→ **Dataset excerpts**:
=== Begin Enclosure ===

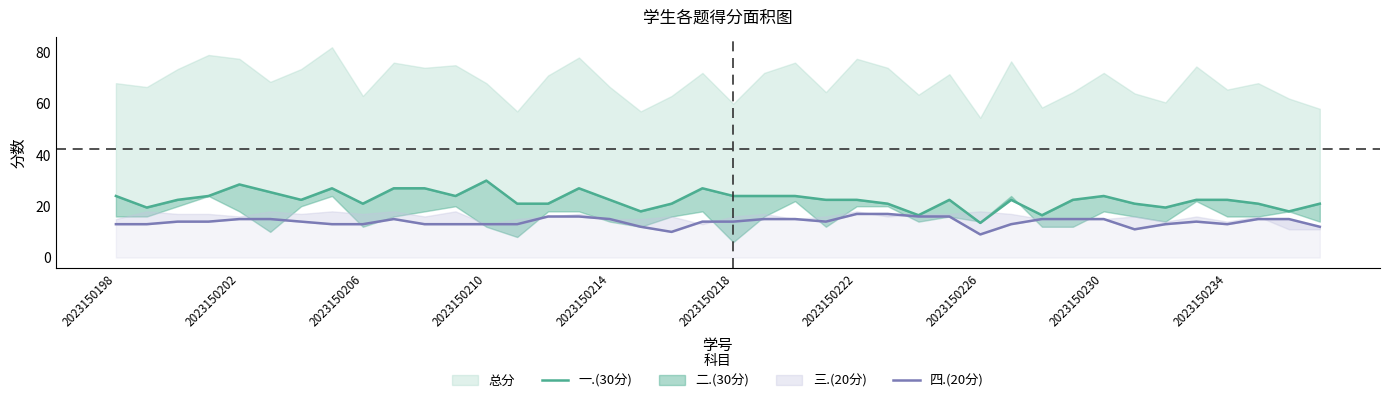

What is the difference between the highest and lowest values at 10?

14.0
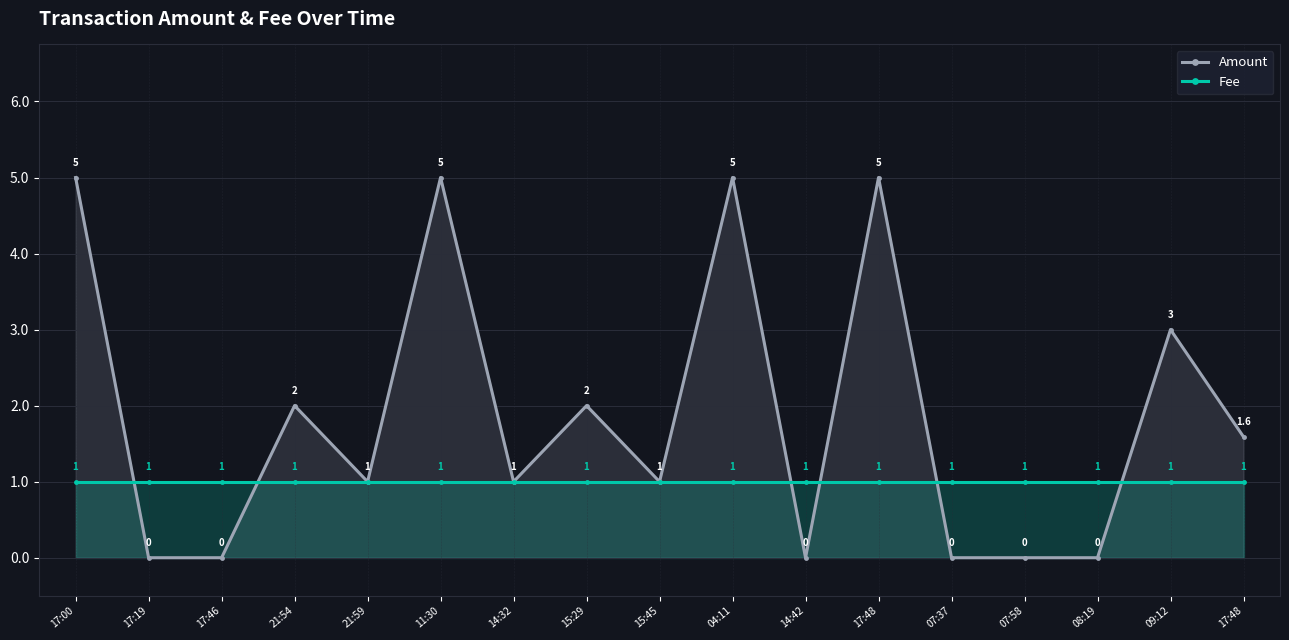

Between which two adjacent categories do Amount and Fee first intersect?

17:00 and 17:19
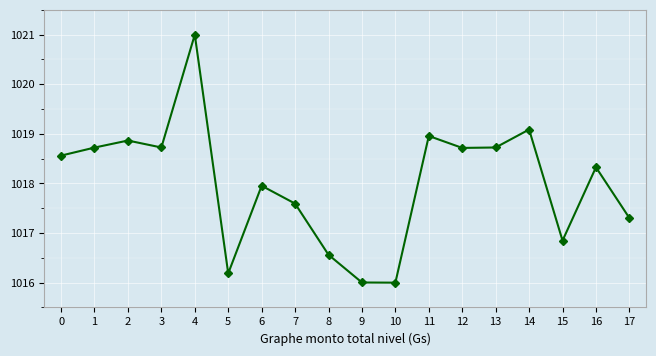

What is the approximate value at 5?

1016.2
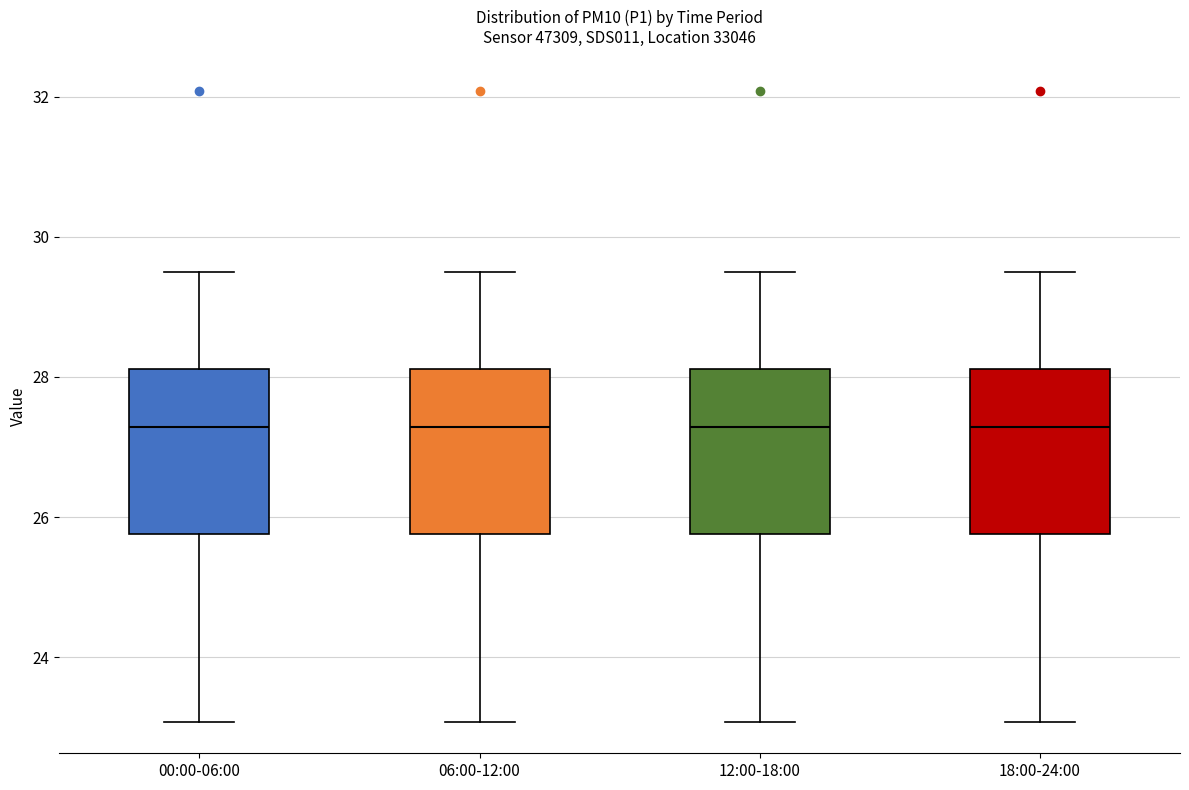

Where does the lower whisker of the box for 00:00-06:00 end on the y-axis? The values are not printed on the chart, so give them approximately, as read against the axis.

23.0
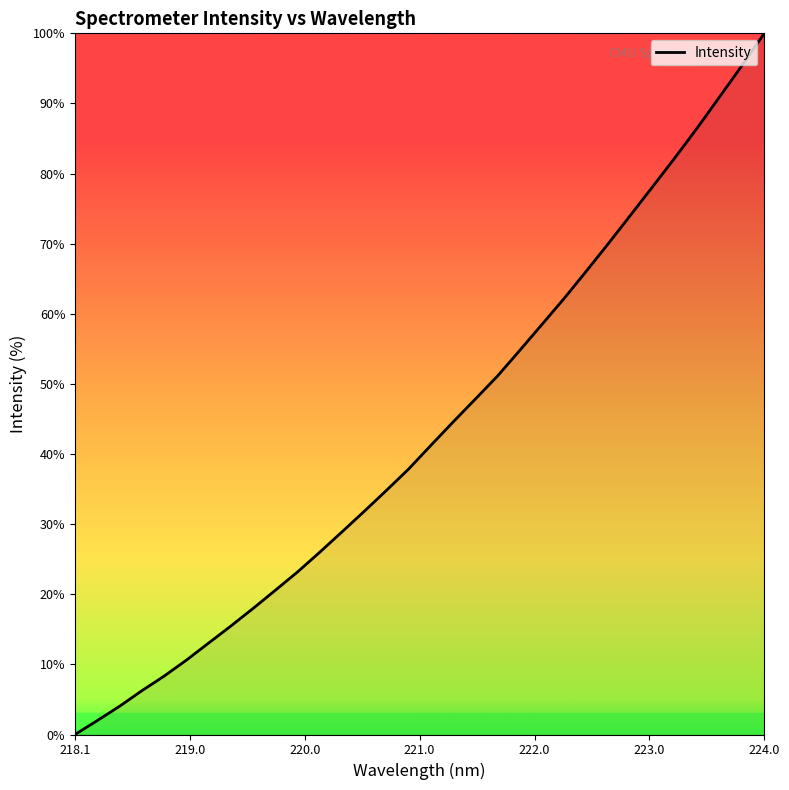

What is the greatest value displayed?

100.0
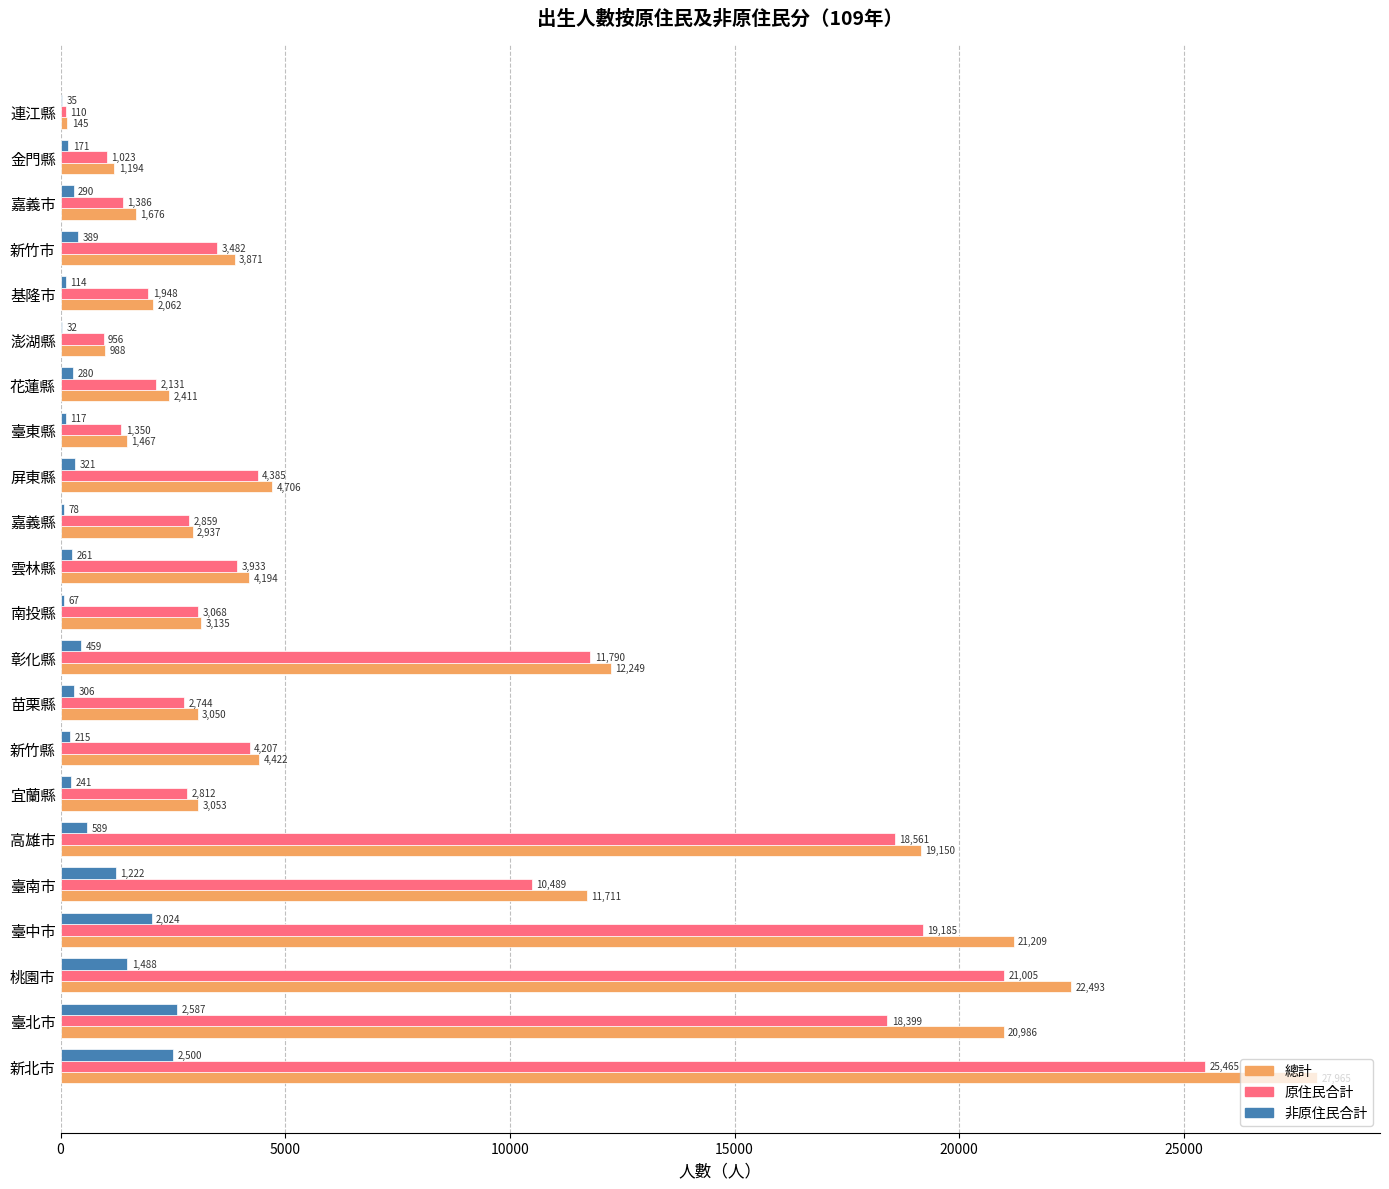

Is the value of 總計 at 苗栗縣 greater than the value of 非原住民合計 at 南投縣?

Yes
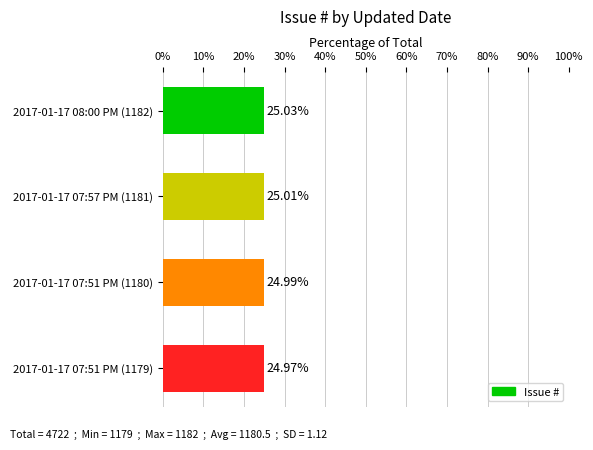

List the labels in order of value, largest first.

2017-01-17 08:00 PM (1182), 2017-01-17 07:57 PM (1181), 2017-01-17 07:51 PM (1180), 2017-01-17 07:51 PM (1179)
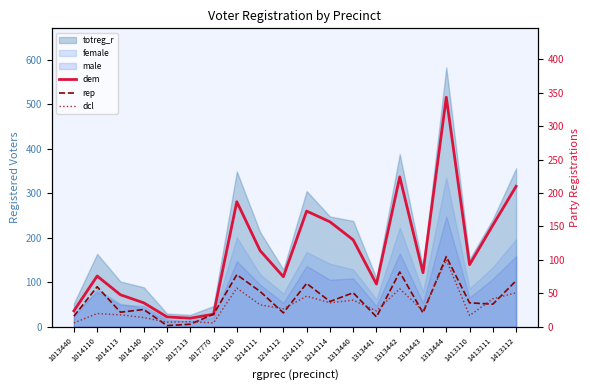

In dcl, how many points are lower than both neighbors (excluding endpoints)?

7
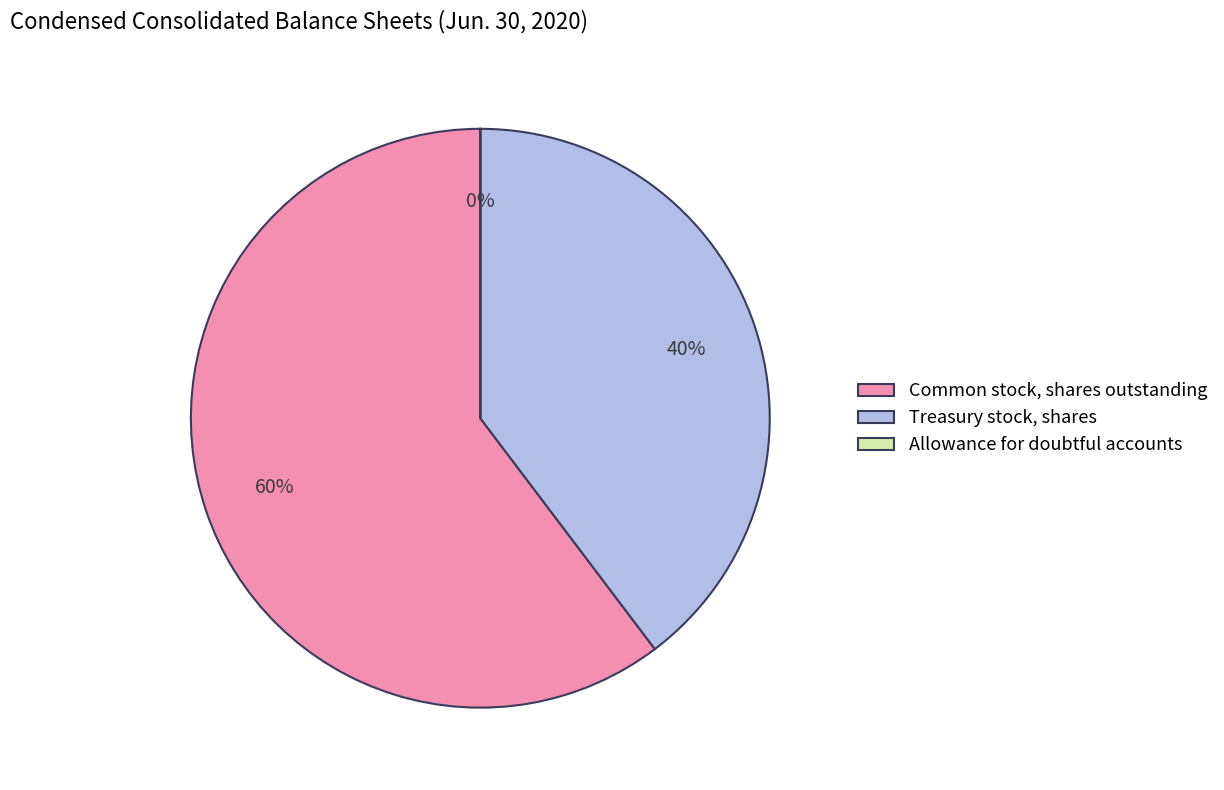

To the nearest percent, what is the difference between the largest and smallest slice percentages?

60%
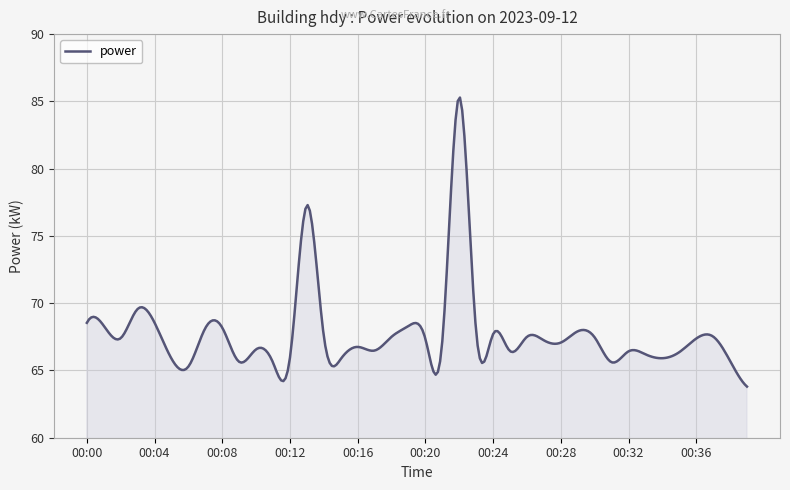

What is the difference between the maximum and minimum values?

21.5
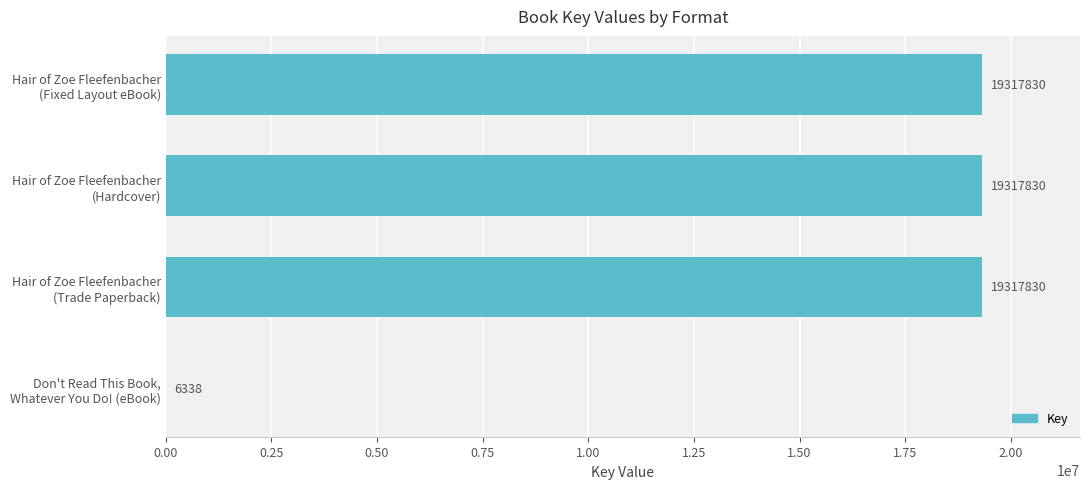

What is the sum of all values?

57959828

=== End Enclosure ===

Identify every line of the data above that contains the word "than", and copy each of those lines in full.

Is the value of 總計 at 苗栗縣 greater than the value of 非原住民合計 at 南投縣?
In dcl, how many points are lower than both neighbors (excluding endpoints)?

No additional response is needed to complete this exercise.